> **Activity**
Read the records beneath this task and copy every line that contains the string "Leading".
Start of Extracted entries
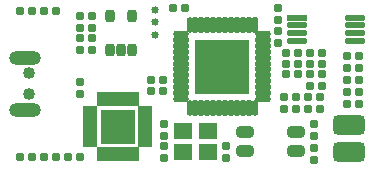
<source format=gts>
G04*
G04 #@! TF.GenerationSoftware,Altium Limited,Altium Designer,21.6.4 (81)*
G04*
G04 Layer_Color=8388736*
%FSLAX24Y24*%
%MOIN*%
G70*
G04*
G04 #@! TF.SameCoordinates,18F95803-63CF-49D0-9880-B3B199DA49BA*
G04*
G04*
G04 #@! TF.FilePolarity,Negative*
G04*
G01*
G75*
%ADD38O,0.0530X0.0220*%
%ADD39O,0.0560X0.0220*%
G04:AMPARAMS|DCode=40|XSize=22mil|YSize=53mil|CornerRadius=0mil|HoleSize=0mil|Usage=FLASHONLY|Rotation=180.000|XOffset=0mil|YOffset=0mil|HoleType=Round|Shape=Octagon|*
%AMOCTAGOND40*
4,1,8,0.0055,-0.0265,-0.0055,-0.0265,-0.0110,-0.0210,-0.0110,0.0210,-0.0055,0.0265,0.0055,0.0265,0.0110,0.0210,0.0110,-0.0210,0.0055,-0.0265,0.0*
%
%ADD40OCTAGOND40*%

%ADD41O,0.0220X0.0560*%
%ADD42O,0.0220X0.0530*%
%ADD43R,0.0434X0.0434*%
G04:AMPARAMS|DCode=44|XSize=40mil|YSize=40mil|CornerRadius=20mil|HoleSize=0mil|Usage=FLASHONLY|Rotation=60.000|XOffset=0mil|YOffset=0mil|HoleType=Round|Shape=RoundedRectangle|*
%AMROUNDEDRECTD44*
21,1,0.0400,0.0000,0,0,60.0*
21,1,0.0000,0.0400,0,0,60.0*
1,1,0.0400,0.0000,0.0000*
1,1,0.0400,0.0000,0.0000*
1,1,0.0400,0.0000,0.0000*
1,1,0.0400,0.0000,0.0000*
%
%ADD44ROUNDEDRECTD44*%
G04:AMPARAMS|DCode=45|XSize=24mil|YSize=24mil|CornerRadius=12mil|HoleSize=0mil|Usage=FLASHONLY|Rotation=180.000|XOffset=0mil|YOffset=0mil|HoleType=Round|Shape=RoundedRectangle|*
%AMROUNDEDRECTD45*
21,1,0.0240,0.0000,0,0,180.0*
21,1,0.0000,0.0240,0,0,180.0*
1,1,0.0240,0.0000,0.0000*
1,1,0.0240,0.0000,0.0000*
1,1,0.0240,0.0000,0.0000*
1,1,0.0240,0.0000,0.0000*
%
%ADD45ROUNDEDRECTD45*%
%ADD46R,0.0592X0.0552*%
G04:AMPARAMS|DCode=47|XSize=28mil|YSize=28mil|CornerRadius=9mil|HoleSize=0mil|Usage=FLASHONLY|Rotation=180.000|XOffset=0mil|YOffset=0mil|HoleType=Round|Shape=RoundedRectangle|*
%AMROUNDEDRECTD47*
21,1,0.0280,0.0100,0,0,180.0*
21,1,0.0100,0.0280,0,0,180.0*
1,1,0.0180,-0.0050,0.0050*
1,1,0.0180,0.0050,0.0050*
1,1,0.0180,0.0050,-0.0050*
1,1,0.0180,-0.0050,-0.0050*
%
%ADD47ROUNDEDRECTD47*%
G04:AMPARAMS|DCode=48|XSize=28mil|YSize=28mil|CornerRadius=9mil|HoleSize=0mil|Usage=FLASHONLY|Rotation=270.000|XOffset=0mil|YOffset=0mil|HoleType=Round|Shape=RoundedRectangle|*
%AMROUNDEDRECTD48*
21,1,0.0280,0.0100,0,0,270.0*
21,1,0.0100,0.0280,0,0,270.0*
1,1,0.0180,-0.0050,-0.0050*
1,1,0.0180,-0.0050,0.0050*
1,1,0.0180,0.0050,0.0050*
1,1,0.0180,0.0050,-0.0050*
%
%ADD48ROUNDEDRECTD48*%
G04:AMPARAMS|DCode=49|XSize=58mil|YSize=38mil|CornerRadius=11.5mil|HoleSize=0mil|Usage=FLASHONLY|Rotation=180.000|XOffset=0mil|YOffset=0mil|HoleType=Round|Shape=RoundedRectangle|*
%AMROUNDEDRECTD49*
21,1,0.0580,0.0150,0,0,180.0*
21,1,0.0350,0.0380,0,0,180.0*
1,1,0.0230,-0.0175,0.0075*
1,1,0.0230,0.0175,0.0075*
1,1,0.0230,0.0175,-0.0075*
1,1,0.0230,-0.0175,-0.0075*
%
%ADD49ROUNDEDRECTD49*%
%ADD50O,0.0671X0.0218*%
%ADD51R,0.0671X0.0218*%
%ADD52R,0.1143X0.1182*%
G04:AMPARAMS|DCode=53|XSize=22mil|YSize=48mil|CornerRadius=8mil|HoleSize=0mil|Usage=FLASHONLY|Rotation=180.000|XOffset=0mil|YOffset=0mil|HoleType=Round|Shape=RoundedRectangle|*
%AMROUNDEDRECTD53*
21,1,0.0220,0.0320,0,0,180.0*
21,1,0.0060,0.0480,0,0,180.0*
1,1,0.0160,-0.0030,0.0160*
1,1,0.0160,0.0030,0.0160*
1,1,0.0160,0.0030,-0.0160*
1,1,0.0160,-0.0030,-0.0160*
%
%ADD53ROUNDEDRECTD53*%
G04:AMPARAMS|DCode=54|XSize=22mil|YSize=48mil|CornerRadius=8mil|HoleSize=0mil|Usage=FLASHONLY|Rotation=270.000|XOffset=0mil|YOffset=0mil|HoleType=Round|Shape=RoundedRectangle|*
%AMROUNDEDRECTD54*
21,1,0.0220,0.0320,0,0,270.0*
21,1,0.0060,0.0480,0,0,270.0*
1,1,0.0160,-0.0160,-0.0030*
1,1,0.0160,-0.0160,0.0030*
1,1,0.0160,0.0160,0.0030*
1,1,0.0160,0.0160,-0.0030*
%
%ADD54ROUNDEDRECTD54*%
G04:AMPARAMS|DCode=55|XSize=68mil|YSize=108mil|CornerRadius=19mil|HoleSize=0mil|Usage=FLASHONLY|Rotation=90.000|XOffset=0mil|YOffset=0mil|HoleType=Round|Shape=RoundedRectangle|*
%AMROUNDEDRECTD55*
21,1,0.0680,0.0700,0,0,90.0*
21,1,0.0300,0.1080,0,0,90.0*
1,1,0.0380,0.0350,0.0150*
1,1,0.0380,0.0350,-0.0150*
1,1,0.0380,-0.0350,-0.0150*
1,1,0.0380,-0.0350,0.0150*
%
%ADD55ROUNDEDRECTD55*%
G04:AMPARAMS|DCode=56|XSize=31.6mil|YSize=43mil|CornerRadius=9.9mil|HoleSize=0mil|Usage=FLASHONLY|Rotation=180.000|XOffset=0mil|YOffset=0mil|HoleType=Round|Shape=RoundedRectangle|*
%AMROUNDEDRECTD56*
21,1,0.0316,0.0232,0,0,180.0*
21,1,0.0118,0.0430,0,0,180.0*
1,1,0.0198,-0.0059,0.0116*
1,1,0.0198,0.0059,0.0116*
1,1,0.0198,0.0059,-0.0116*
1,1,0.0198,-0.0059,-0.0116*
%
%ADD56ROUNDEDRECTD56*%
%ADD57O,0.1064X0.0474*%
G36*
X18372Y12400D02*
X16572D01*
Y14200D01*
X18372D01*
Y12400D01*
D02*
G37*
D38*
X16094Y14383D02*
D03*
Y12217D02*
D03*
X18850D02*
D03*
Y14383D02*
D03*
D39*
X16094Y14186D02*
D03*
Y13989D02*
D03*
Y13792D02*
D03*
Y13595D02*
D03*
Y13398D02*
D03*
Y13202D02*
D03*
Y13005D02*
D03*
Y12808D02*
D03*
Y12611D02*
D03*
Y12414D02*
D03*
X18850D02*
D03*
Y12611D02*
D03*
Y12808D02*
D03*
Y13005D02*
D03*
Y13202D02*
D03*
Y13398D02*
D03*
Y13595D02*
D03*
Y13792D02*
D03*
Y13989D02*
D03*
Y14186D02*
D03*
D40*
X18555Y14678D02*
D03*
D41*
X18358D02*
D03*
X18161D02*
D03*
X17964D02*
D03*
X17767D02*
D03*
X17570D02*
D03*
X17374D02*
D03*
X17177D02*
D03*
X16980D02*
D03*
X16783D02*
D03*
X16586D02*
D03*
X18358Y11922D02*
D03*
X18161D02*
D03*
X17964D02*
D03*
X17767D02*
D03*
X17570D02*
D03*
X17374D02*
D03*
X17177D02*
D03*
X16980D02*
D03*
X16783D02*
D03*
X16586D02*
D03*
D42*
X16389Y14678D02*
D03*
X18555Y11922D02*
D03*
X16389D02*
D03*
D43*
X17472Y13300D02*
D03*
D44*
X11050Y12400D02*
D03*
Y13100D02*
D03*
D45*
X15250Y15200D02*
D03*
Y14800D02*
D03*
Y14350D02*
D03*
D46*
X16187Y11135D02*
D03*
X17013D02*
D03*
Y10465D02*
D03*
X16187D02*
D03*
D47*
X17600Y10650D02*
D03*
Y10250D02*
D03*
X15550D02*
D03*
Y10650D02*
D03*
X19950Y11900D02*
D03*
Y12300D02*
D03*
X19550Y11900D02*
D03*
Y12300D02*
D03*
X20550Y11000D02*
D03*
Y11400D02*
D03*
Y10200D02*
D03*
Y10600D02*
D03*
X20750Y12300D02*
D03*
Y11900D02*
D03*
X20350Y12300D02*
D03*
Y11900D02*
D03*
X15550Y11400D02*
D03*
Y11000D02*
D03*
X19350Y14850D02*
D03*
Y15250D02*
D03*
X21650Y13650D02*
D03*
Y13250D02*
D03*
X22050Y13650D02*
D03*
Y13250D02*
D03*
X19350Y14100D02*
D03*
Y14500D02*
D03*
X12750Y14600D02*
D03*
Y15000D02*
D03*
X13150Y14600D02*
D03*
Y15000D02*
D03*
Y13850D02*
D03*
Y14250D02*
D03*
X12750Y12400D02*
D03*
Y12800D02*
D03*
Y14250D02*
D03*
Y13850D02*
D03*
D48*
X19600Y13750D02*
D03*
X20000D02*
D03*
X16250Y15250D02*
D03*
X15850D02*
D03*
X20000Y13050D02*
D03*
X19600D02*
D03*
X20400Y12650D02*
D03*
X20800D02*
D03*
X20000Y13400D02*
D03*
X19600D02*
D03*
X20400D02*
D03*
X20800D02*
D03*
X20400Y13050D02*
D03*
X20800D02*
D03*
X15100Y12850D02*
D03*
X15500D02*
D03*
X15100Y12500D02*
D03*
X15500D02*
D03*
X20400Y13750D02*
D03*
X20800D02*
D03*
X21650Y12850D02*
D03*
X22050D02*
D03*
X21650Y12450D02*
D03*
X22050D02*
D03*
X12750Y10300D02*
D03*
X12350D02*
D03*
X22050Y12050D02*
D03*
X21650D02*
D03*
X10750Y10300D02*
D03*
X11150D02*
D03*
X11550D02*
D03*
X11950D02*
D03*
X10750Y15150D02*
D03*
X11150D02*
D03*
X11550D02*
D03*
X11950D02*
D03*
D49*
X18250Y10480D02*
D03*
X19950D02*
D03*
X18250Y11120D02*
D03*
X19950D02*
D03*
D50*
X19985Y14422D02*
D03*
X21915Y14934D02*
D03*
Y14678D02*
D03*
Y14422D02*
D03*
Y14166D02*
D03*
X19985D02*
D03*
Y14678D02*
D03*
D51*
Y14934D02*
D03*
D52*
X14000Y11300D02*
D03*
D53*
X13409Y12215D02*
D03*
X13606D02*
D03*
X13803D02*
D03*
X14000D02*
D03*
X14197D02*
D03*
X14394D02*
D03*
X14591D02*
D03*
Y10385D02*
D03*
X14394D02*
D03*
X14197D02*
D03*
X14000D02*
D03*
X13803D02*
D03*
X13606D02*
D03*
X13409D02*
D03*
D54*
X14915Y11891D02*
D03*
Y11694D02*
D03*
Y11497D02*
D03*
Y11300D02*
D03*
Y11103D02*
D03*
Y10906D02*
D03*
Y10709D02*
D03*
X13085D02*
D03*
Y10906D02*
D03*
Y11103D02*
D03*
Y11300D02*
D03*
Y11497D02*
D03*
Y11694D02*
D03*
Y11891D02*
D03*
D55*
X21700Y11350D02*
D03*
Y10450D02*
D03*
D56*
X14474Y14999D02*
D03*
X13726D02*
D03*
Y13859D02*
D03*
X14100D02*
D03*
X14474D02*
D03*
D57*
X10900Y13600D02*
D03*
Y11860D02*
D03*
M02*

</source>
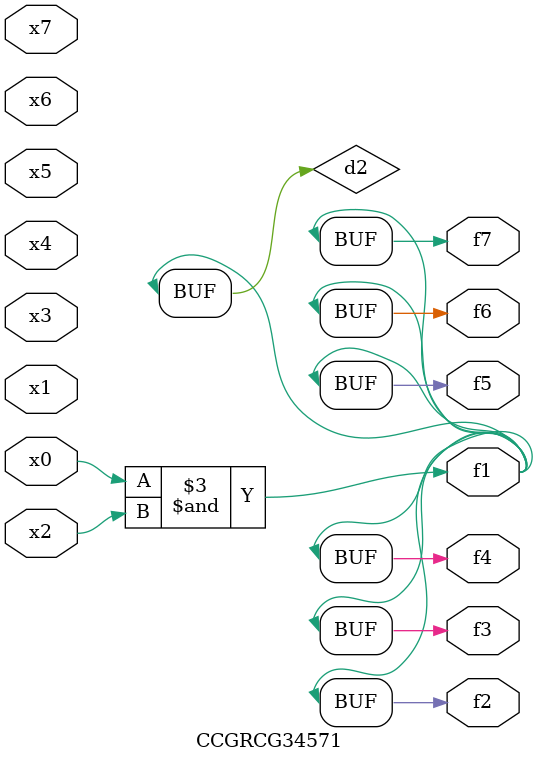
<source format=v>
module CCGRCG34571(
	input x0, x1, x2, x3, x4, x5, x6, x7,
	output f1, f2, f3, f4, f5, f6, f7
);

	wire d1, d2;

	nor (d1, x3, x6);
	and (d2, x0, x2);
	assign f1 = d2;
	assign f2 = d2;
	assign f3 = d2;
	assign f4 = d2;
	assign f5 = d2;
	assign f6 = d2;
	assign f7 = d2;
endmodule

</source>
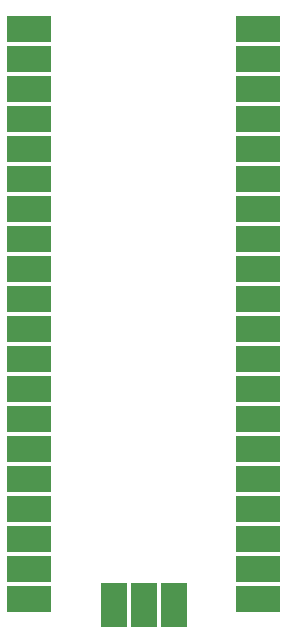
<source format=gtp>
G04 #@! TF.GenerationSoftware,KiCad,Pcbnew,9.0.4*
G04 #@! TF.CreationDate,2025-09-18T15:34:25+02:00*
G04 #@! TF.ProjectId,SMaRT,534d6152-542e-46b6-9963-61645f706362,0*
G04 #@! TF.SameCoordinates,Original*
G04 #@! TF.FileFunction,Paste,Top*
G04 #@! TF.FilePolarity,Positive*
%FSLAX46Y46*%
G04 Gerber Fmt 4.6, Leading zero omitted, Abs format (unit mm)*
G04 Created by KiCad (PCBNEW 9.0.4) date 2025-09-18 15:34:25*
%MOMM*%
%LPD*%
G01*
G04 APERTURE LIST*
%ADD10R,3.800000X2.200000*%
%ADD11R,2.200000X3.800000*%
G04 APERTURE END LIST*
D10*
G04 #@! TO.C,A2*
X100575000Y-111415000D03*
X100575000Y-108875000D03*
X100575000Y-106335000D03*
X100575000Y-103795000D03*
X100575000Y-101255000D03*
X100575000Y-98715000D03*
X100575000Y-96175000D03*
X100575000Y-93635000D03*
X100575000Y-91095000D03*
X100575000Y-88555000D03*
X100575000Y-86015000D03*
X100575000Y-83475000D03*
X100575000Y-80935000D03*
X100575000Y-78395000D03*
X100575000Y-75855000D03*
X100575000Y-73315000D03*
X100575000Y-70775000D03*
X100575000Y-68235000D03*
X100575000Y-65695000D03*
X100575000Y-63155000D03*
D11*
X93425000Y-111985000D03*
X90885000Y-111985000D03*
X88345000Y-111985000D03*
D10*
X81195000Y-111415000D03*
X81195000Y-108875000D03*
X81195000Y-106335000D03*
X81195000Y-103795000D03*
X81195000Y-101255000D03*
X81195000Y-98715000D03*
X81195000Y-96175000D03*
X81195000Y-93635000D03*
X81195000Y-91095000D03*
X81195000Y-88555000D03*
X81195000Y-86015000D03*
X81195000Y-83475000D03*
X81195000Y-80935000D03*
X81195000Y-78395000D03*
X81195000Y-75855000D03*
X81195000Y-73315000D03*
X81195000Y-70775000D03*
X81195000Y-68235000D03*
X81195000Y-65695000D03*
X81195000Y-63155000D03*
G04 #@! TD*
M02*

</source>
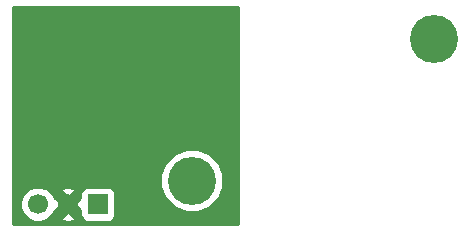
<source format=gbl>
G04 (created by PCBNEW-RS274X (2012-01-19 BZR 3256)-stable) date 3/25/2013 8:41:05 PM*
G01*
G70*
G90*
%MOIN*%
G04 Gerber Fmt 3.4, Leading zero omitted, Abs format*
%FSLAX34Y34*%
G04 APERTURE LIST*
%ADD10C,0.006000*%
%ADD11R,0.066900X0.066900*%
%ADD12C,0.066900*%
%ADD13C,0.160000*%
%ADD14C,0.035000*%
%ADD15C,0.010000*%
G04 APERTURE END LIST*
G54D10*
G54D11*
X18913Y-20669D03*
G54D12*
X17913Y-20669D03*
X16913Y-20669D03*
G54D13*
X30118Y-15157D03*
X22047Y-19882D03*
G54D14*
X17605Y-15261D03*
X18642Y-19201D03*
G54D10*
G36*
X23572Y-21329D02*
X23097Y-21329D01*
X23097Y-20092D01*
X23097Y-19674D01*
X22937Y-19288D01*
X22642Y-18992D01*
X22257Y-18832D01*
X21839Y-18832D01*
X21453Y-18992D01*
X21157Y-19287D01*
X20997Y-19672D01*
X20997Y-20090D01*
X21157Y-20476D01*
X21452Y-20772D01*
X21837Y-20932D01*
X22255Y-20932D01*
X22641Y-20772D01*
X22937Y-20477D01*
X23097Y-20092D01*
X23097Y-21329D01*
X19496Y-21329D01*
X19496Y-21053D01*
X19496Y-20954D01*
X19496Y-20286D01*
X19458Y-20194D01*
X19388Y-20124D01*
X19297Y-20086D01*
X19198Y-20086D01*
X18530Y-20086D01*
X18438Y-20124D01*
X18368Y-20194D01*
X18330Y-20285D01*
X18330Y-20384D01*
X18330Y-20464D01*
X18160Y-20634D01*
X18160Y-20210D01*
X18124Y-20125D01*
X17900Y-20086D01*
X17702Y-20125D01*
X17666Y-20210D01*
X17913Y-20457D01*
X18160Y-20210D01*
X18160Y-20634D01*
X18125Y-20669D01*
X18330Y-20874D01*
X18330Y-21052D01*
X18368Y-21144D01*
X18438Y-21214D01*
X18529Y-21252D01*
X18628Y-21252D01*
X19296Y-21252D01*
X19388Y-21214D01*
X19458Y-21144D01*
X19496Y-21053D01*
X19496Y-21329D01*
X18160Y-21329D01*
X18160Y-21128D01*
X17913Y-20881D01*
X17701Y-21093D01*
X17701Y-20669D01*
X17454Y-20422D01*
X17444Y-20426D01*
X17408Y-20338D01*
X17244Y-20174D01*
X17029Y-20085D01*
X16797Y-20085D01*
X16582Y-20174D01*
X16418Y-20338D01*
X16329Y-20553D01*
X16329Y-20785D01*
X16418Y-21000D01*
X16582Y-21164D01*
X16797Y-21253D01*
X17029Y-21253D01*
X17244Y-21164D01*
X17408Y-21000D01*
X17444Y-20911D01*
X17454Y-20916D01*
X17701Y-20669D01*
X17701Y-21093D01*
X17666Y-21128D01*
X17702Y-21213D01*
X17926Y-21252D01*
X18124Y-21213D01*
X18160Y-21128D01*
X18160Y-21329D01*
X16073Y-21329D01*
X16073Y-14105D01*
X23572Y-14105D01*
X23572Y-21329D01*
X23572Y-21329D01*
G37*
G54D15*
X23572Y-21329D02*
X23097Y-21329D01*
X23097Y-20092D01*
X23097Y-19674D01*
X22937Y-19288D01*
X22642Y-18992D01*
X22257Y-18832D01*
X21839Y-18832D01*
X21453Y-18992D01*
X21157Y-19287D01*
X20997Y-19672D01*
X20997Y-20090D01*
X21157Y-20476D01*
X21452Y-20772D01*
X21837Y-20932D01*
X22255Y-20932D01*
X22641Y-20772D01*
X22937Y-20477D01*
X23097Y-20092D01*
X23097Y-21329D01*
X19496Y-21329D01*
X19496Y-21053D01*
X19496Y-20954D01*
X19496Y-20286D01*
X19458Y-20194D01*
X19388Y-20124D01*
X19297Y-20086D01*
X19198Y-20086D01*
X18530Y-20086D01*
X18438Y-20124D01*
X18368Y-20194D01*
X18330Y-20285D01*
X18330Y-20384D01*
X18330Y-20464D01*
X18160Y-20634D01*
X18160Y-20210D01*
X18124Y-20125D01*
X17900Y-20086D01*
X17702Y-20125D01*
X17666Y-20210D01*
X17913Y-20457D01*
X18160Y-20210D01*
X18160Y-20634D01*
X18125Y-20669D01*
X18330Y-20874D01*
X18330Y-21052D01*
X18368Y-21144D01*
X18438Y-21214D01*
X18529Y-21252D01*
X18628Y-21252D01*
X19296Y-21252D01*
X19388Y-21214D01*
X19458Y-21144D01*
X19496Y-21053D01*
X19496Y-21329D01*
X18160Y-21329D01*
X18160Y-21128D01*
X17913Y-20881D01*
X17701Y-21093D01*
X17701Y-20669D01*
X17454Y-20422D01*
X17444Y-20426D01*
X17408Y-20338D01*
X17244Y-20174D01*
X17029Y-20085D01*
X16797Y-20085D01*
X16582Y-20174D01*
X16418Y-20338D01*
X16329Y-20553D01*
X16329Y-20785D01*
X16418Y-21000D01*
X16582Y-21164D01*
X16797Y-21253D01*
X17029Y-21253D01*
X17244Y-21164D01*
X17408Y-21000D01*
X17444Y-20911D01*
X17454Y-20916D01*
X17701Y-20669D01*
X17701Y-21093D01*
X17666Y-21128D01*
X17702Y-21213D01*
X17926Y-21252D01*
X18124Y-21213D01*
X18160Y-21128D01*
X18160Y-21329D01*
X16073Y-21329D01*
X16073Y-14105D01*
X23572Y-14105D01*
X23572Y-21329D01*
M02*

</source>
End of Extracted entries
> **Response box**
G04 Gerber Fmt 4.6, Leading zero omitted, Abs format (unit mm)*
G04 Gerber Fmt 3.4, Leading zero omitted, Abs format*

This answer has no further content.